Provided material:

----------------

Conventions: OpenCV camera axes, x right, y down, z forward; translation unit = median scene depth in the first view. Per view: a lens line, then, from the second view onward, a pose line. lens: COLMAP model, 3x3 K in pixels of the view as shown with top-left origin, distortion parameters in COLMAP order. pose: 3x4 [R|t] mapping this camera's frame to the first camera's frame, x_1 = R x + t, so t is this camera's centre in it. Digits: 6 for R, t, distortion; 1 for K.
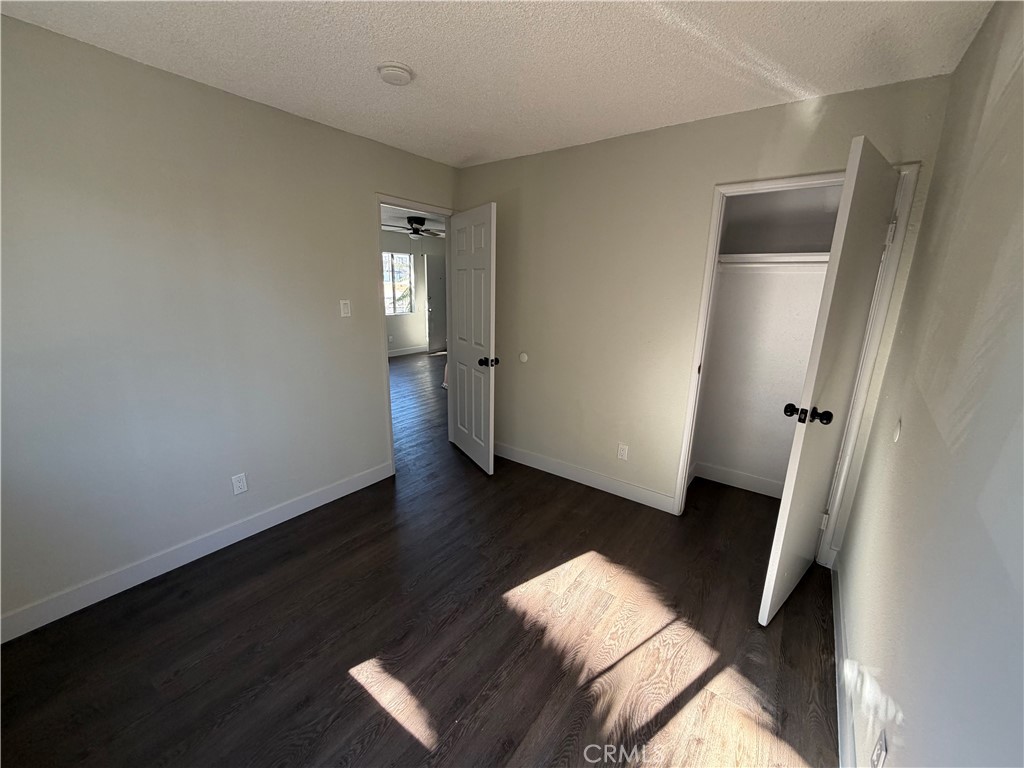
lens RADIAL K [[408.0, 0, 508.3], [0, 408.0, 385.0], [0, 0, 1]] dist [-0.000394, -0.000145]
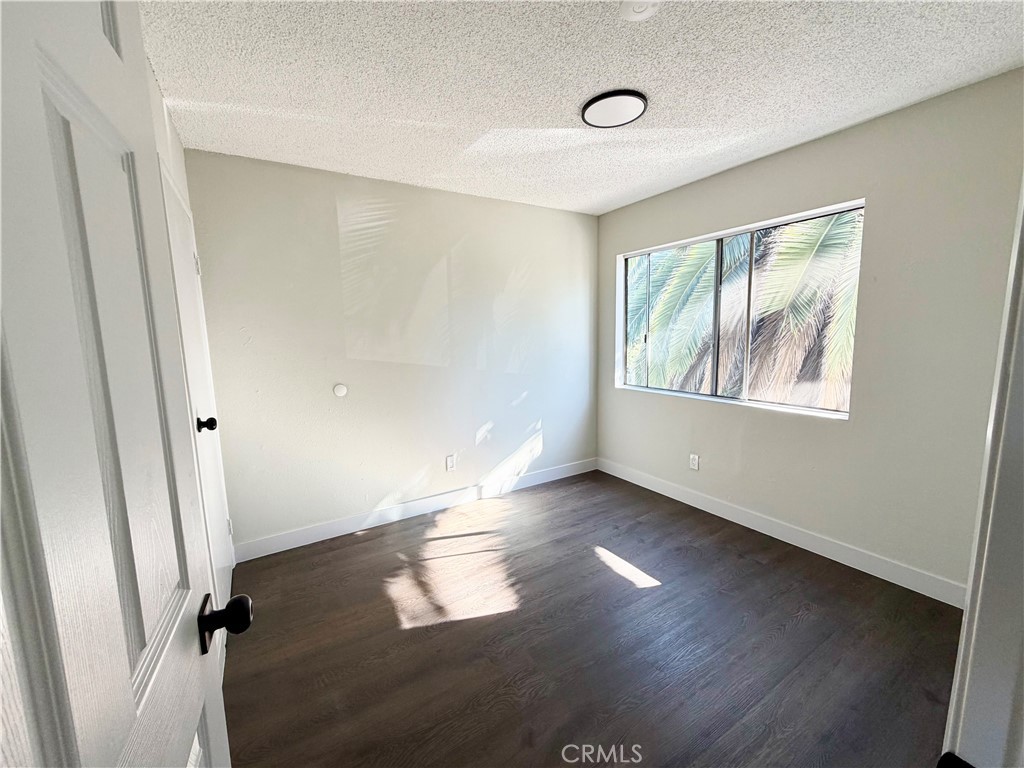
lens RADIAL K [[408.0, 0, 508.3], [0, 408.0, 385.0], [0, 0, 1]] dist [-0.000394, -0.000145]
pose [[-0.930325, -0.061116, 0.361607, -0.398896], [0.074953, 0.933516, 0.350613, -0.494024], [-0.358994, 0.353287, -0.863893, 2.242873]]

----------------

Leave out the pictures and reproduce the rest of the listing exactly.

Conventions: OpenCV camera axes, x right, y down, z forward; translation unit = median scene depth in the first view. Per view: a lens line, then, from the second view onward, a pose line. lens: COLMAP model, 3x3 K in pixels of the view as shown with top-left origin, distortion parameters in COLMAP order. pose: 3x4 [R|t] mapping this camera's frame to the first camera's frame, x_1 = R x + t, so t is this camera's centre in it. Digits: 6 for R, t, distortion; 1 for K.
lens RADIAL K [[408.0, 0, 508.3], [0, 408.0, 385.0], [0, 0, 1]] dist [-0.000394, -0.000145]
lens RADIAL K [[408.0, 0, 508.3], [0, 408.0, 385.0], [0, 0, 1]] dist [-0.000394, -0.000145]
pose [[-0.930325, -0.061116, 0.361607, -0.398896], [0.074953, 0.933516, 0.350613, -0.494024], [-0.358994, 0.353287, -0.863893, 2.242873]]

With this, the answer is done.